勉強会でも感じましたが,今では T-Pot について書かれたブログも増え,ハニポ運用を始める際の第一候補となりつつあるようです.そんな中ミニマリスト的思考の私は T-Pot の機能の多さと要求スペックの高さから初心者の方には向かないと考え,今回の発表に至りました.実は正直,T-Pot ユーザの多さからこのテーマで発表しようかどうかかなり悩みました(笑)

また,アナリストの方の発表レベルの高さには感服しました.発表者の中に数名本業がアナリストの方がいたのですが,ハニーポットにおいてもログ分析のノウハウを存分に活かした発表内容だと感じました(もちろん発表内容は業務とは関係ありません).可視化環境など気にせず,観測した攻撃内容に焦点を当てた発表で,自分もいつかそんな発表ができるようになるといいな〜と思いながら資料を見返していました(笑)

発表を行った感想

今回始めて勉強会で LT を行いました.非常に緊張しましたし,どんな反響があるのかとてもドキドキしていました.結果的には T-Pot に同様の扱いづらさを感じている方が一定数いらっしゃったようで,参考になったと言っていただけることができ良かったです.これからハニポ運用・T-Pot 運用を検討している人の参考になれば嬉しいです.

※ 発表時の資料に記載していた T-Pot の要求スペックが過去のバージョンと混同していました.大変申し訳ありません.公開した発表資料は修正済みとなっております.

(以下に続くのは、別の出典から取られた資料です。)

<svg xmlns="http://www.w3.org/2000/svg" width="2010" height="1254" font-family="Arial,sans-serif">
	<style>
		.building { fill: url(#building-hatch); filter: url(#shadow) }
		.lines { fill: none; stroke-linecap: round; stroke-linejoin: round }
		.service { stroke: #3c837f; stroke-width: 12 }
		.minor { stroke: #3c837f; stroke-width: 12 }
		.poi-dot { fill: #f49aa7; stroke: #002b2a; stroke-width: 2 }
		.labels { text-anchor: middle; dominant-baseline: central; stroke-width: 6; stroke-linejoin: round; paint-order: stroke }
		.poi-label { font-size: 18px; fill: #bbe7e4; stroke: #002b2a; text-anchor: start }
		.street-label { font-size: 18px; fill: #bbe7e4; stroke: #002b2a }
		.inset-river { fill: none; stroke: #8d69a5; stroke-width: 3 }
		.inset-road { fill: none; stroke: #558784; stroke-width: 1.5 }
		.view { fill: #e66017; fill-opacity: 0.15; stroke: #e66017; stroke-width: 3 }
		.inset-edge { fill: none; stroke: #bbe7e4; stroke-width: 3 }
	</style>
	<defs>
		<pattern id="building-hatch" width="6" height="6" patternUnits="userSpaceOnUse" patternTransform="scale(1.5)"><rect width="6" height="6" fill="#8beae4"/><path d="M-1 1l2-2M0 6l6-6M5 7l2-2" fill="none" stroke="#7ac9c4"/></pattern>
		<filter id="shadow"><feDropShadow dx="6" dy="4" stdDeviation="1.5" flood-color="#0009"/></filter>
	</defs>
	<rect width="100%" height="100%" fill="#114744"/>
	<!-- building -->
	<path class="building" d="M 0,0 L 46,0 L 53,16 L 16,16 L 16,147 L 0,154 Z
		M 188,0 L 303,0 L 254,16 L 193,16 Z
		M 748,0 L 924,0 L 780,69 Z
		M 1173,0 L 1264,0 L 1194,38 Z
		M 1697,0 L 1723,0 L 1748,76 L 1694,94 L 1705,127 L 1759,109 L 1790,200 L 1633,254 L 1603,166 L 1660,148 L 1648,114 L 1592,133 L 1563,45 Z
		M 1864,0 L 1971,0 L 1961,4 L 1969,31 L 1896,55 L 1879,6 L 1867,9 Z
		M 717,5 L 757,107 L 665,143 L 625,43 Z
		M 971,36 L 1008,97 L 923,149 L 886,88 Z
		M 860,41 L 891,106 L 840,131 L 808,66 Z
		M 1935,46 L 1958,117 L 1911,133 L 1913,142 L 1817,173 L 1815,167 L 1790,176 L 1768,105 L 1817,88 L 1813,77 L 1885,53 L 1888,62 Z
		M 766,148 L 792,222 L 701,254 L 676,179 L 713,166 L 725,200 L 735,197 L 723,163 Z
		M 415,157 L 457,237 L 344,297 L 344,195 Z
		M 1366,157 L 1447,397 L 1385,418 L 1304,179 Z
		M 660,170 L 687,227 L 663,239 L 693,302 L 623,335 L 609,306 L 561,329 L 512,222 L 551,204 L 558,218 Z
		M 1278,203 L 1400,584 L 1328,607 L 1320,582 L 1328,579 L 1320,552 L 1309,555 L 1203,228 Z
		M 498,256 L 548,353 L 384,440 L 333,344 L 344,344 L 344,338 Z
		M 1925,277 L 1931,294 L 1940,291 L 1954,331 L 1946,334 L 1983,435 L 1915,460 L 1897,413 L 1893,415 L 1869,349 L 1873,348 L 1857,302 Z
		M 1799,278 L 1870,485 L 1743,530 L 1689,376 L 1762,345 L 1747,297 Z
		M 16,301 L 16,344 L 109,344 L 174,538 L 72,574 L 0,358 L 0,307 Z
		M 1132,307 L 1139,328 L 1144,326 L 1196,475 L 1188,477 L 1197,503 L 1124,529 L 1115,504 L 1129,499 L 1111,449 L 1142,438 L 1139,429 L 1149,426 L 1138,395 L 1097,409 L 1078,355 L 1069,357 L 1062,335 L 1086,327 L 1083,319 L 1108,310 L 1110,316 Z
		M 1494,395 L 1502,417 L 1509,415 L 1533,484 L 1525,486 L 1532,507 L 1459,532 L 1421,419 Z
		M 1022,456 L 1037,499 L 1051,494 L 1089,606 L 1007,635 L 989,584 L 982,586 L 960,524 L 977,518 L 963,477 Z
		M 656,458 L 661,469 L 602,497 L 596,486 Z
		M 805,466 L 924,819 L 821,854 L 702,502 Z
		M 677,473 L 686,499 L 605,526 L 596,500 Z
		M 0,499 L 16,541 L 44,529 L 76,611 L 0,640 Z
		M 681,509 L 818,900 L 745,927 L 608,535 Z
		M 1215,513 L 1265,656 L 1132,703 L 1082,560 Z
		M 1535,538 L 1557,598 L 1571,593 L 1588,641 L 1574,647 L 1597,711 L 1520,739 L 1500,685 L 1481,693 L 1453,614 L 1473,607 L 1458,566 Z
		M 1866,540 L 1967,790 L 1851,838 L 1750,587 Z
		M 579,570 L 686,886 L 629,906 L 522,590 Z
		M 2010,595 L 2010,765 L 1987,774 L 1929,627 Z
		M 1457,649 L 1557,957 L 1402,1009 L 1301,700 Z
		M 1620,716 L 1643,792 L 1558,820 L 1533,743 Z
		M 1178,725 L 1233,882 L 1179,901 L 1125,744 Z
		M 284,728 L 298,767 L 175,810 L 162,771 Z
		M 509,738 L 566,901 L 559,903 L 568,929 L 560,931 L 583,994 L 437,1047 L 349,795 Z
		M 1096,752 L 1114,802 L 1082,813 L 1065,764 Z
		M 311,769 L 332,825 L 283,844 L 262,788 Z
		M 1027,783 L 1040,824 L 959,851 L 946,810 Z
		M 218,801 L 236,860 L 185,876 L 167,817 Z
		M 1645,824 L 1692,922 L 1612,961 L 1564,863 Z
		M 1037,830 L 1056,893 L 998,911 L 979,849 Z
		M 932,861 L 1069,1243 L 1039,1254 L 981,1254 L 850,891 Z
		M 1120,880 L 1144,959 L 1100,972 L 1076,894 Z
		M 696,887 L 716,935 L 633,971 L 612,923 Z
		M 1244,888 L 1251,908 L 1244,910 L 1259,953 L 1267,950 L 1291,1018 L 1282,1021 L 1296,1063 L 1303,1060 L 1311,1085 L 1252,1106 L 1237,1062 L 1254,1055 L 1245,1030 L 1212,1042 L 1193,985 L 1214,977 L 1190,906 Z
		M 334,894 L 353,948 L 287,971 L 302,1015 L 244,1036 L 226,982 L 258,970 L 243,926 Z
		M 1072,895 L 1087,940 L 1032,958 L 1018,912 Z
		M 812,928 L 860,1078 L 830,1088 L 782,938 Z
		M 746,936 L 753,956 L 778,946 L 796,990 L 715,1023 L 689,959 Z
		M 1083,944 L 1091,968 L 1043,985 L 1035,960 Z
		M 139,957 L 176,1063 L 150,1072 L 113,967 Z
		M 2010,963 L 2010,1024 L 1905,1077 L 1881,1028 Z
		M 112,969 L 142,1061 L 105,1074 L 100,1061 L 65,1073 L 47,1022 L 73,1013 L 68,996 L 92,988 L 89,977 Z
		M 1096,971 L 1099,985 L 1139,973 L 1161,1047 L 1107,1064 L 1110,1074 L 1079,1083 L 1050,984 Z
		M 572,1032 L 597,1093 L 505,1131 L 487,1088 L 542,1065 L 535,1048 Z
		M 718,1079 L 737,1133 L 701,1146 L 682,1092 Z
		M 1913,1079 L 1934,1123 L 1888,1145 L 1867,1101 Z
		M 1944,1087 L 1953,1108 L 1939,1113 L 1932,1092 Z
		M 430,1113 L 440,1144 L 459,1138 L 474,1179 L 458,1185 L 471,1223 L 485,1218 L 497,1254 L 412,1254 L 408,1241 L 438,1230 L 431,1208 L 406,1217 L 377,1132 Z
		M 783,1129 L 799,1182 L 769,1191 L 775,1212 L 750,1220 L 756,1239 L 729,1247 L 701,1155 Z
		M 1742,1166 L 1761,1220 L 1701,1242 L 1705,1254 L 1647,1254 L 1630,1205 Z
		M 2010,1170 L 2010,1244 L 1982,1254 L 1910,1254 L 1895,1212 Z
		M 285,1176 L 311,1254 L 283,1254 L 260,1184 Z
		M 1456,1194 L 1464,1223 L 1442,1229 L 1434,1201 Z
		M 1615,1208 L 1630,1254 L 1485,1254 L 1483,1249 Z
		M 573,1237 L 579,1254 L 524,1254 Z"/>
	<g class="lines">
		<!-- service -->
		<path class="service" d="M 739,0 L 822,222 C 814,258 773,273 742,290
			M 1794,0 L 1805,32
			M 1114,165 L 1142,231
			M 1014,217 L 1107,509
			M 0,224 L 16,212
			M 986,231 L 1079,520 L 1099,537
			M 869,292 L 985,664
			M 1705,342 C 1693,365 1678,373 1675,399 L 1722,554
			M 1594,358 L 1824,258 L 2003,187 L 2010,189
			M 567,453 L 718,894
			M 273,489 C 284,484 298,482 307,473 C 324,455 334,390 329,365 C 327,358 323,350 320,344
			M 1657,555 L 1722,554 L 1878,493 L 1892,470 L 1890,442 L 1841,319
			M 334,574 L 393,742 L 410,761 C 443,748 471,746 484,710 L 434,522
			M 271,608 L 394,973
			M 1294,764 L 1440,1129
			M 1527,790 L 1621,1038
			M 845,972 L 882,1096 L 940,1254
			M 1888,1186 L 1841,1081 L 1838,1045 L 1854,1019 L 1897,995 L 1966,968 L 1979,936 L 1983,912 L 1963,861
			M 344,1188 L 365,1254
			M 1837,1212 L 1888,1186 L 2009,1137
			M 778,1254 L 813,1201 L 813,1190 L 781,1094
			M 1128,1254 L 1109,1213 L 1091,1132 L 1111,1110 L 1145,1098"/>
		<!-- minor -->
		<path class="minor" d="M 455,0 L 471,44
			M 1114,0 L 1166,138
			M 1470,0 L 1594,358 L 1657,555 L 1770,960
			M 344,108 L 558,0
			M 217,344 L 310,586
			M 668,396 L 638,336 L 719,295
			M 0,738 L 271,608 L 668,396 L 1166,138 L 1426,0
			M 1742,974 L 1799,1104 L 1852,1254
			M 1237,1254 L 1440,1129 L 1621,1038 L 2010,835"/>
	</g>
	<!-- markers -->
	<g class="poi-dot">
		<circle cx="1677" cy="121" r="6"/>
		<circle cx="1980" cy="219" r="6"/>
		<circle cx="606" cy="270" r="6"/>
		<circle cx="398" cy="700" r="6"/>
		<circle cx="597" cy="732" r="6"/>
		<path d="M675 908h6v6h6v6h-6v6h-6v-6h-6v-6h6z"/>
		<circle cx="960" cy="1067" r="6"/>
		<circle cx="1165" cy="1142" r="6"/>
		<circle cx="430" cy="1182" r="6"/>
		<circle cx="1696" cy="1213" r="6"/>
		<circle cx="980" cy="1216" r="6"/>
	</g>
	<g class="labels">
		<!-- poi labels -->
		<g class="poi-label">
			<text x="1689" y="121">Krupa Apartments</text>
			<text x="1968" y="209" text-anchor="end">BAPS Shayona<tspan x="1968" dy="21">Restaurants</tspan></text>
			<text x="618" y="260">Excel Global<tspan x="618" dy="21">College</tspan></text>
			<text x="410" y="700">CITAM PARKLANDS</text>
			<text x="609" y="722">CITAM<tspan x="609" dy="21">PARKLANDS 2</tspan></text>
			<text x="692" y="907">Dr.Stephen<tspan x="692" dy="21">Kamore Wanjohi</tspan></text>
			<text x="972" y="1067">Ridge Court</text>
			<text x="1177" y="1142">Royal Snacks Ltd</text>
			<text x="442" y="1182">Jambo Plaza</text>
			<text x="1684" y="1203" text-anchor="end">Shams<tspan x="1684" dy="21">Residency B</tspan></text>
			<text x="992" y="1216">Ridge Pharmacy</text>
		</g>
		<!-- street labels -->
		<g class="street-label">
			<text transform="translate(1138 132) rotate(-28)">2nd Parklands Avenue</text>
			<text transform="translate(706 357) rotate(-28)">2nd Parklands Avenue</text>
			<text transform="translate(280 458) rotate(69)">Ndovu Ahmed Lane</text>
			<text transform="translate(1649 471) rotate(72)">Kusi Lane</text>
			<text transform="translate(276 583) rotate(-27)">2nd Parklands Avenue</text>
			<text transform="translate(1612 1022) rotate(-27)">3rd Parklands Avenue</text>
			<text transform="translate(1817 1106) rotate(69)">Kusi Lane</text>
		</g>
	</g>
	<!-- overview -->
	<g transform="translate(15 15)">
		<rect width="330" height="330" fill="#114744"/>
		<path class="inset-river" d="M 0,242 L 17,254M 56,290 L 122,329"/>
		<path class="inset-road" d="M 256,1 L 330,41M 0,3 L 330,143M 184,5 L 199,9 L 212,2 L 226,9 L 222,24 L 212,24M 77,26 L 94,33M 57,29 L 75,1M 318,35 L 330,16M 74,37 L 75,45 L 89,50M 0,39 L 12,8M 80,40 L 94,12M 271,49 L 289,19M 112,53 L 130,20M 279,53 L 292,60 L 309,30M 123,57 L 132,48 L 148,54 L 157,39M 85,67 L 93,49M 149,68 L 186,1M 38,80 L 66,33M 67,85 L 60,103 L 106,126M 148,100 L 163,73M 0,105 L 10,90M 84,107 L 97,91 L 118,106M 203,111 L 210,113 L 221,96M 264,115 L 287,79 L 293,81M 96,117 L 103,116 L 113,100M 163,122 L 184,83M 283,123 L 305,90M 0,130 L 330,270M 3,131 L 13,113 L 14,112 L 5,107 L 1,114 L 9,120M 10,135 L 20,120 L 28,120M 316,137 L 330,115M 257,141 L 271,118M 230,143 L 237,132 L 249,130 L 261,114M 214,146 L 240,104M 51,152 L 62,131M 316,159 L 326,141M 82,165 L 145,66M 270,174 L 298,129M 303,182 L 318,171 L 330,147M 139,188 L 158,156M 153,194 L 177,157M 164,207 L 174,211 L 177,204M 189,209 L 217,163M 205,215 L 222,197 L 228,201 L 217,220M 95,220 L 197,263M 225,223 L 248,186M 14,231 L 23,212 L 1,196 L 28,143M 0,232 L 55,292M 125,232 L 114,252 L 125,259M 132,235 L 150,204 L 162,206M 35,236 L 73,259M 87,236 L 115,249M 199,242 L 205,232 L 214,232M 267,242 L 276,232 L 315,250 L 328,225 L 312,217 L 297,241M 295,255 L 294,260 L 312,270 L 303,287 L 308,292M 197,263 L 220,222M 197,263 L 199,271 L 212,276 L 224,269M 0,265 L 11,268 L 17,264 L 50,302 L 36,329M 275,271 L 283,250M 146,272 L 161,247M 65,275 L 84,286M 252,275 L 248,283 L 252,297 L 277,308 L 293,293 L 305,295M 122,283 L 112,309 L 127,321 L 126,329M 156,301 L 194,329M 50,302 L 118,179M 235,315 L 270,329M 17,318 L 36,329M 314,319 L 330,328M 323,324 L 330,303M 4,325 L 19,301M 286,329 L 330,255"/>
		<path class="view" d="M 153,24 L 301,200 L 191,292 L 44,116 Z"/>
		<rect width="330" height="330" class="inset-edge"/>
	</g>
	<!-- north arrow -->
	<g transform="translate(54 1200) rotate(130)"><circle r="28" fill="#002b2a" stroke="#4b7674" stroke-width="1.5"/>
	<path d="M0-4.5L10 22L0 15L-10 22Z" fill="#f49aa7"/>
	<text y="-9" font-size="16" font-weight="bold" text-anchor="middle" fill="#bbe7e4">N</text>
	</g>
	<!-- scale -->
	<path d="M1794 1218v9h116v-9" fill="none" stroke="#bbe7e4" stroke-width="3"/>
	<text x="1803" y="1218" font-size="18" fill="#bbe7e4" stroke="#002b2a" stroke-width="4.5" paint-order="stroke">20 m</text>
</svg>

ちなみに今回は時間の都合上,具体的な各ハニーポットの導入方法や ELK の導入方法には触れていません.詳しい導入方法はこのブログにそれぞれ記事として残しているので,合わせてをちらも参考にしていただけると幸いです.

Cowrie の導入方法
Glastopf の導入方法
Dionaea の導入方法
WOWHoneypot の導入方法
ELK の導入方法

今後参考にしたいテクニック

他の方の発表を聞く中で,今後ハニーポットを運用する際,個人的に参考にしたいテクニックがいくつかあったのでまとめておきます.

ドメインを育てる

Web 特化型ハニーポット(WOWHoneypot や Glastopf など)を運用するにあたって,ハニーポットサーバにドメインを割り当てる.すでに一定数のアクセスがある自サイトにハニーポットへのリンクを張ることで,ハニーポットへのアクセス数(攻撃数)を増やすことができる.

Dockerfile を構築の参考にする

ハニーポットの Dockerfile が提供されている場合,その Dockerfile をホストに直接インストールする際の参考にすることができる.Dockerfile とは Docker Image をビルドする際に利用される,インフラをコード化したファイル.本来は Docker コンテナでハニーポットを運用する場合に使用する.

WOWHoneypot を SSL 対応

本来,80番ポートで待ち受ける WOWHoneypot のソースコードを変更し,HTTPS 対応して443番ポートで待ち受けることで HTTPS 通信の攻撃を観測することができる.アクセス数は80番ポートの方が多いが,特殊な攻撃を観測することができるようになるそう.

ハニーポットへの通信を IDS に入れてみる

ハニーポットへの通信ログのうちどこが攻撃コードか分からない場合,ログを IDS に入れることでシグネチャ引っかかる.攻撃者が悪用しようとしている脆弱性の CVE 番号なども分かるらしい.

ハニーポットのログサマリを Slack に送信

ハニーポットのログ分析を毎日やるのは大変.そこでログサマリを Slack に送信することで,簡易的なログ分析を日々のルーチンの一部として組み込む.メールと比較したときの Slack のメリットとしては,スレッド管理やインタラクティブなアクションが可能といったことが挙げられる.

おわりに

今回のハニーポッター技術交流会は個人的には2回目の参加でしたが,ハニーポットに関する新たな知見が得られただけでなく,LT という初めての体験を行うこともできました.次は2018年の冬頃を目処に計画されているそうなので,第5回も是非参加したいと思っています.